Most Linux audio tools are quite functional with lower-powered CPUs, and yet maximum potential is far out of sight even with big server-class hardware. For instance, one instance of Yoshimi, can be configured to (try to) deliver sixteen different CPU-intensive tones at once, from a single MIDI command. But on my AMD 8-core, I run three Yoshimis at once sometimes, because this distributes the load among all those CPUs. The result of careful design of this kind, is the most profound tonality I have ever had available to my hands.

The multi-CPU tool htop, which has a powerful full-screen text UI, can be very helpful to figure out what is going on. It is worthwhile to realize that sometimes your Yoshimis will not be taking all of your CPU, but you'll still get xruns and overload conditions; this is likely the overdrive mentioned above. A VU meter applet placed in your Jackd setup in a location to receive everything being sent to the outputs, can help verify this.

Here are a few methods of approach.

The first is multi-Yoshimi. The last time I tried a multi-ZAFSX approach, the result was a total hardware lockup; not a CPU limitation, but something much worse. The fact that multi-Yoshimi works so well, is one of its many joys. Use htop, and if your single Yoshimi is using most of one CPU core, try two or three separate instances.

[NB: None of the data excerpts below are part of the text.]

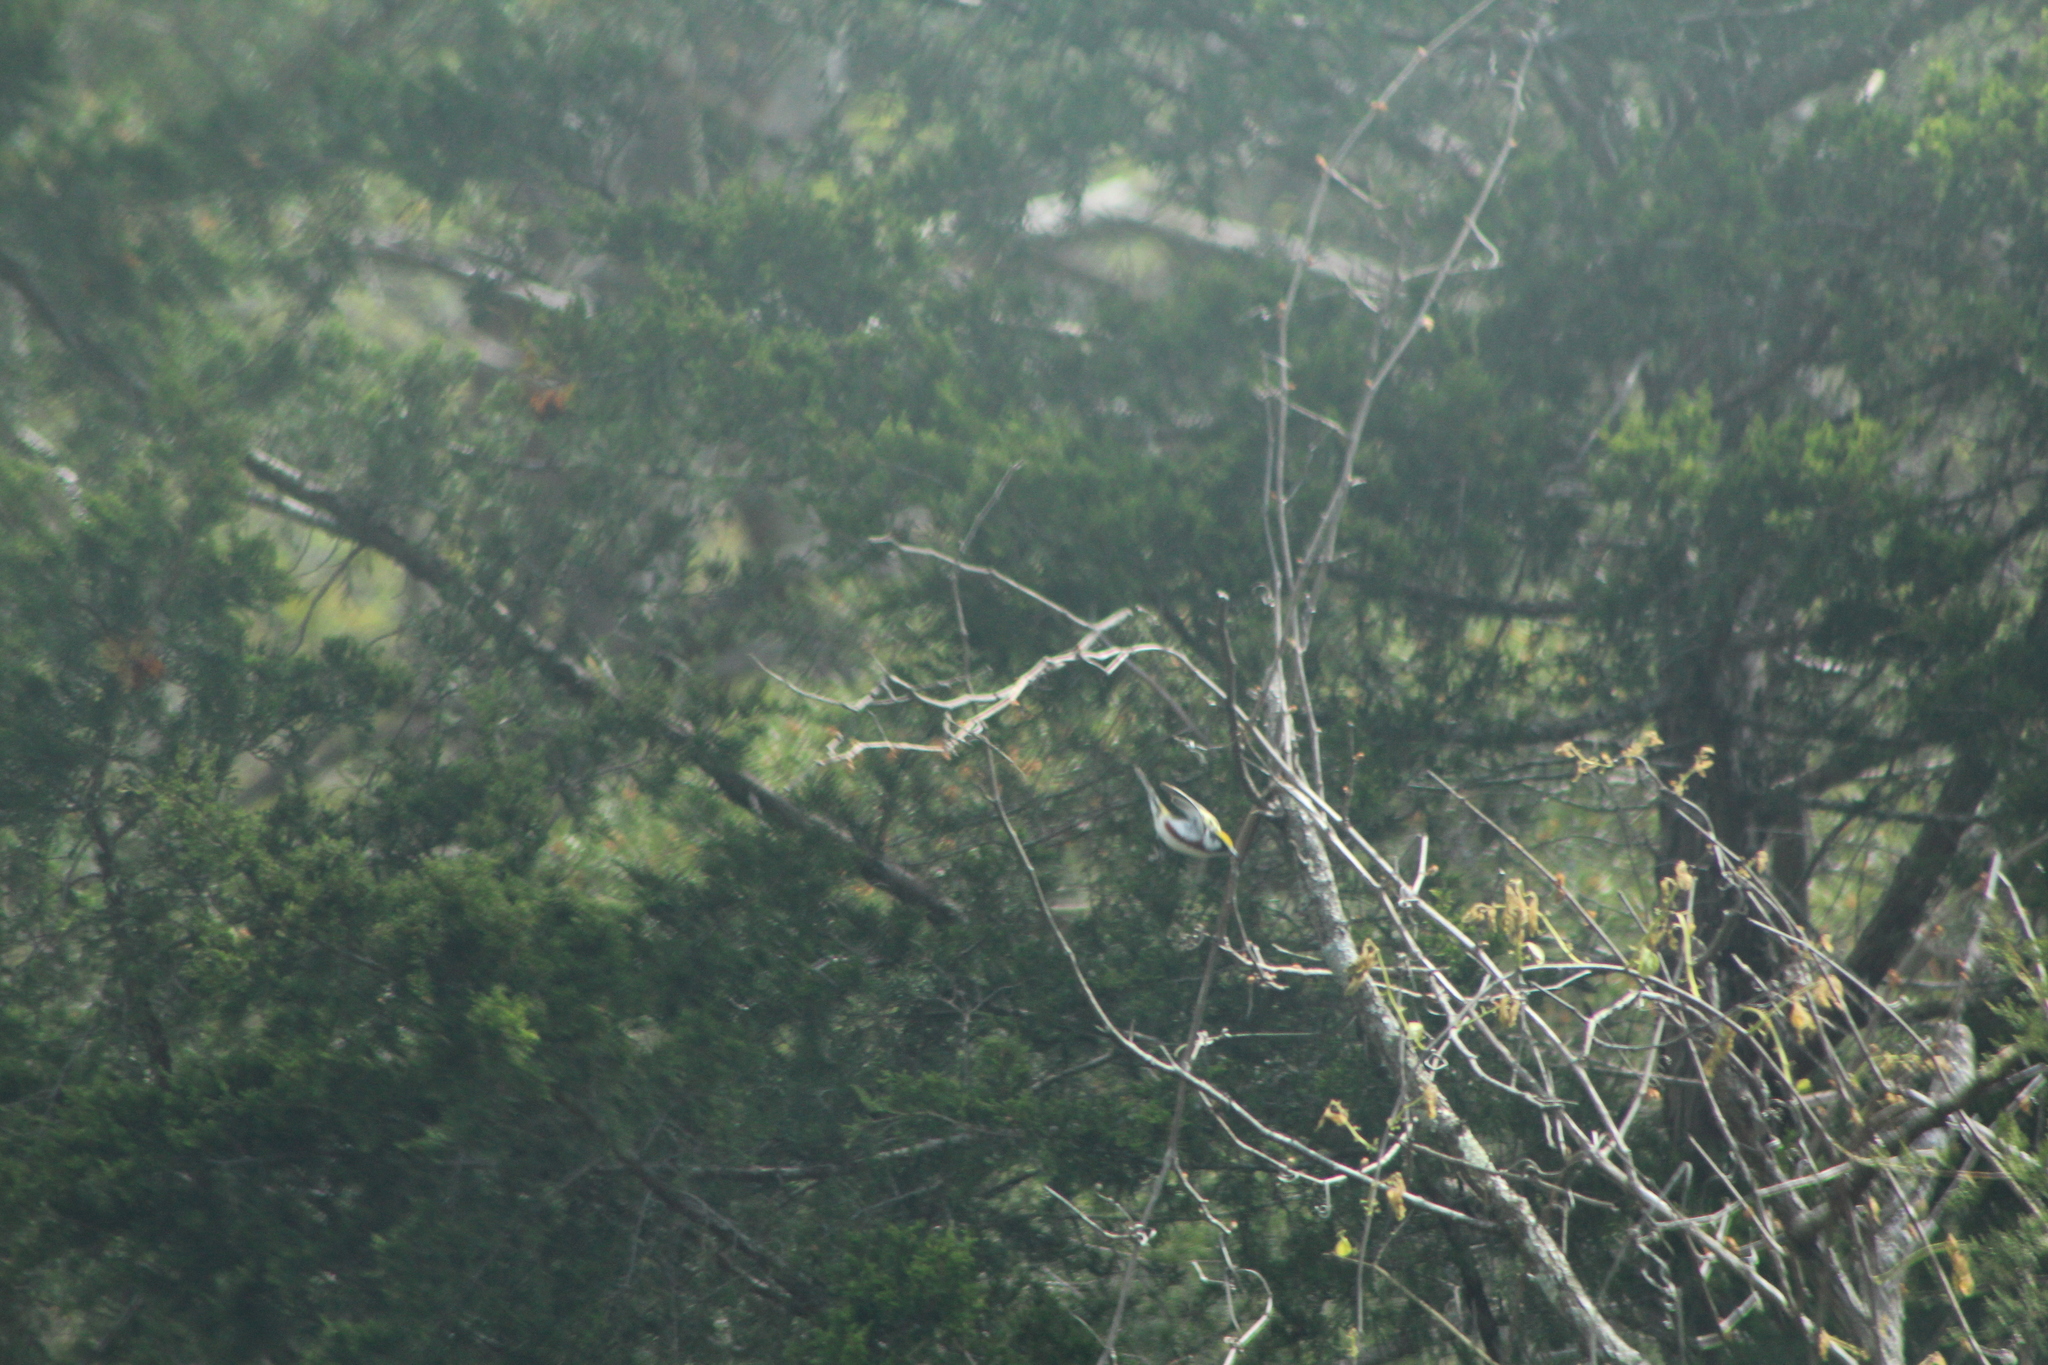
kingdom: Animalia
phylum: Chordata
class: Aves
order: Passeriformes
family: Parulidae
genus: Setophaga
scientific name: Setophaga pensylvanica
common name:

The second is polyphony. In Yoshimi's main screen there is a setting for maximum simultaneous notes. Try reducing.  But not too much.  There is a lot of wiggle room in other places.

If you use reverb within Yoshimi patches – and many have them within – you may find good reason to change things according to the readouts of htop. I have found it much more efficient, to apply reverb and other filters using Calf, as separate JACK process elements, “after the fact” if you will. My own semistandard approach, is to use zero reverb in my Yoshimis, and then pipe them all to a stack of Calf plugins, starting with EQ, then Reverb, then Multiband Compression.

when the numbers don't add up: MultiJACK

The current BNR does not route all audio data through one JACK process, as is usual at this writing.  This is because despite quite a lot of work on the above items, I was seeing strange results:  I was using 10-20% of my big 4GHz octocore CPU, and yet my one JACK process was showing 75% of its capacity used.  There was a whole lot of advice given to just give up at this point, suggesting in effect that I just could not get more out of the one box than I was getting.  Which struck me as ridiculous, although the advisers were primary sources!  After about two and a half years, however, something called MultiJACK emerged, in which multiple JACK servers are connected by IP within the single box.  This has eliminated the problem entirely.